**Entries shown**.
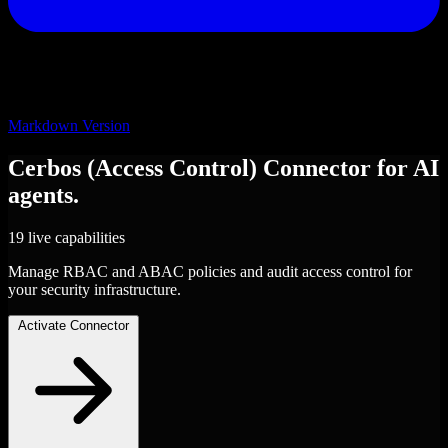
Markdown Version
Cerbos (Access Control)
Connector
for AI
agents.
19 live capabilities
Manage RBAC and ABAC policies and audit access control for
your security infrastructure.
Activate Connector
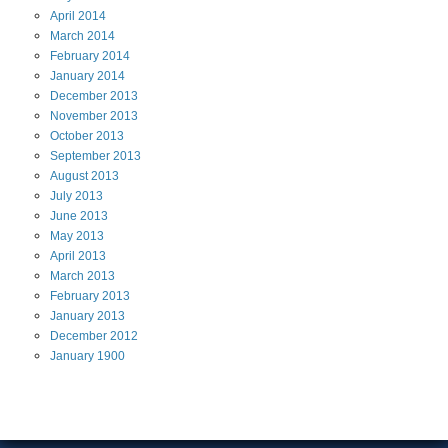
April
2014
March
2014
February
2014
January
2014
December
2013
November
2013
October
2013
September
2013
August
2013
July
2013
June
2013
May
2013
April
2013
March
2013
February
2013
January
2013
December
2012
January
1900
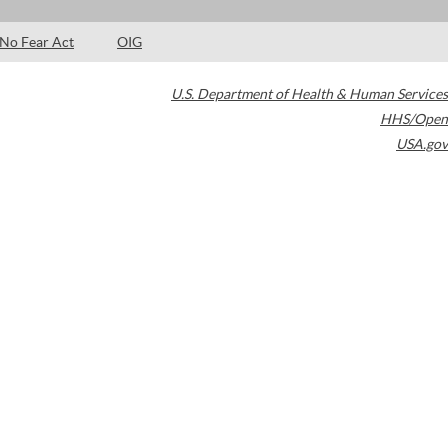
No Fear Act
OIG
U.S. Department of Health & Human Services
HHS/Open
USA.gov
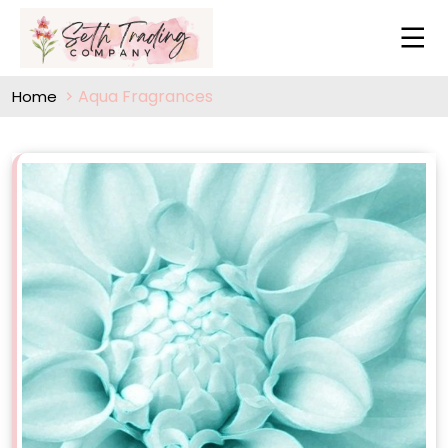
Aqua Fragrances
Home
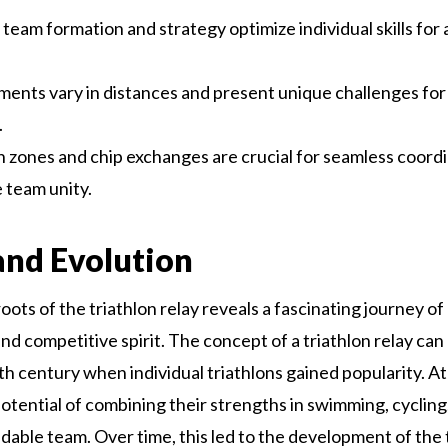
 team formation and strategy optimize individual skills for 
ents vary in distances and present unique challenges for
.
n zones and chip exchanges are crucial for seamless coord
 team unity.
and Evolution
oots of the triathlon relay reveals a fascinating journey of 
nd competitive spirit. The concept of a triathlon relay ca
0th century when individual triathlons gained popularity. A
potential of combining their strengths in swimming, cyclin
idable team. Over time, this led to the development of the 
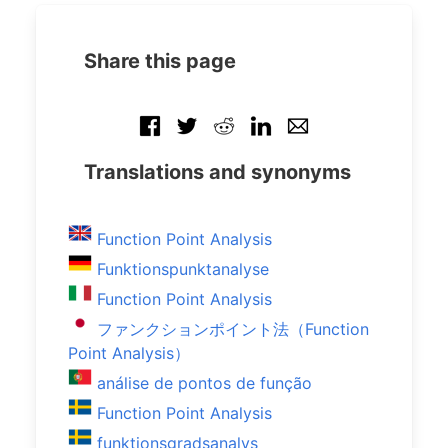
Share this page
Translations and synonyms
Function Point Analysis
Funktionspunktanalyse
Function Point Analysis
ファンクションポイント法（Function
Point Analysis）
análise de pontos de função
Function Point Analysis
funktionsgradsanalys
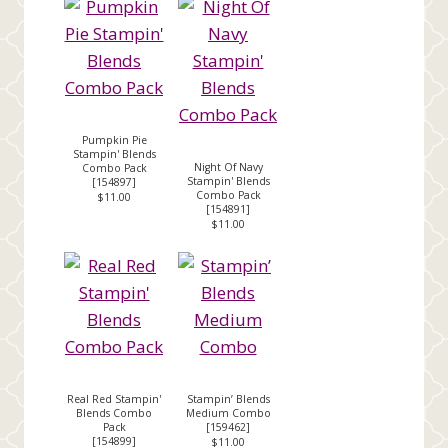
Pumpkin Pie
Stampin' Blends
Night Of Navy
Combo Pack
Stampin' Blends
[
154897
]
Combo Pack
$11.00
[
154891
]
$11.00
Real Red Stampin'
Stampin’ Blends
Blends Combo
Medium Combo
Pack
[
159462
]
[
154899
]
$11.00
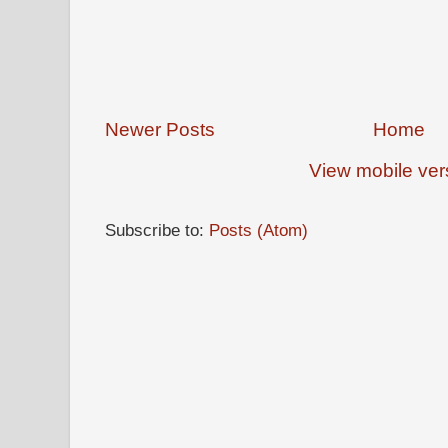
Newer Posts
Home
View mobile ver
Subscribe to:
Posts (Atom)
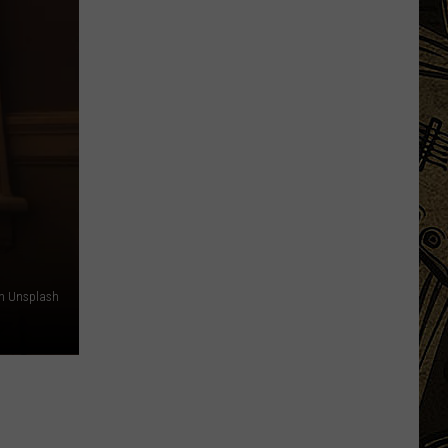
Based
Beverage
Company
Unveils
New
State
Fair
'Destination
on Unsplash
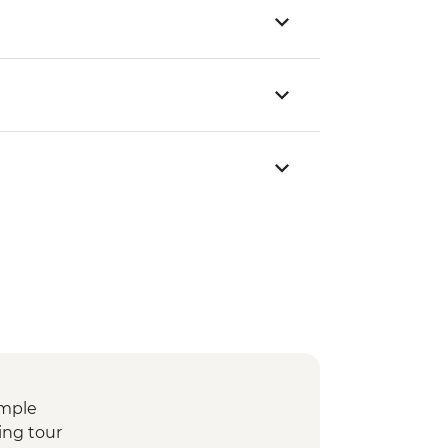
emple
ing tour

**What you should do**. Reproduce every line of text in the data, replacing "Connector" with "Integration" and changing nothing else. Leave out the pictures.

**Task response**.
Markdown Version
Cerbos (Access Control)
Integration
for AI
agents.
19 live capabilities
Manage RBAC and ABAC policies and audit access control for
your security infrastructure.
Activate Integration
April
2014
March
2014
February
2014
January
2014
December
2013
November
2013
October
2013
September
2013
August
2013
July
2013
June
2013
May
2013
April
2013
March
2013
February
2013
January
2013
December
2012
January
1900
No Fear Act
OIG
U.S. Department of Health & Human Services
HHS/Open
USA.gov
Aqua Fragrances
Home
 team formation and strategy optimize individual skills for 
ents vary in distances and present unique challenges for
.
n zones and chip exchanges are crucial for seamless coord
 team unity.
and Evolution
oots of the triathlon relay reveals a fascinating journey of 
nd competitive spirit. The concept of a triathlon relay ca
0th century when individual triathlons gained popularity. A
potential of combining their strengths in swimming, cyclin
idable team. Over time, this led to the development of the 
Share this page
Translations and synonyms
Function Point Analysis
Funktionspunktanalyse
Function Point Analysis
ファンクションポイント法（Function
Point Analysis）
análise de pontos de função
Function Point Analysis
funktionsgradsanalys
Pumpkin Pie
Stampin' Blends
Night Of Navy
Combo Pack
Stampin' Blends
[
154897
]
Combo Pack
$11.00
[
154891
]
$11.00
Real Red Stampin'
Stampin’ Blends
Blends Combo
Medium Combo
Pack
[
159462
]
[
154899
]
$11.00
Newer Posts
Home
View mobile ver
Subscribe to:
Posts (Atom)
Based
Beverage
Company
Unveils
New
State
Fair
'Destination
on Unsplash
emple
ing tour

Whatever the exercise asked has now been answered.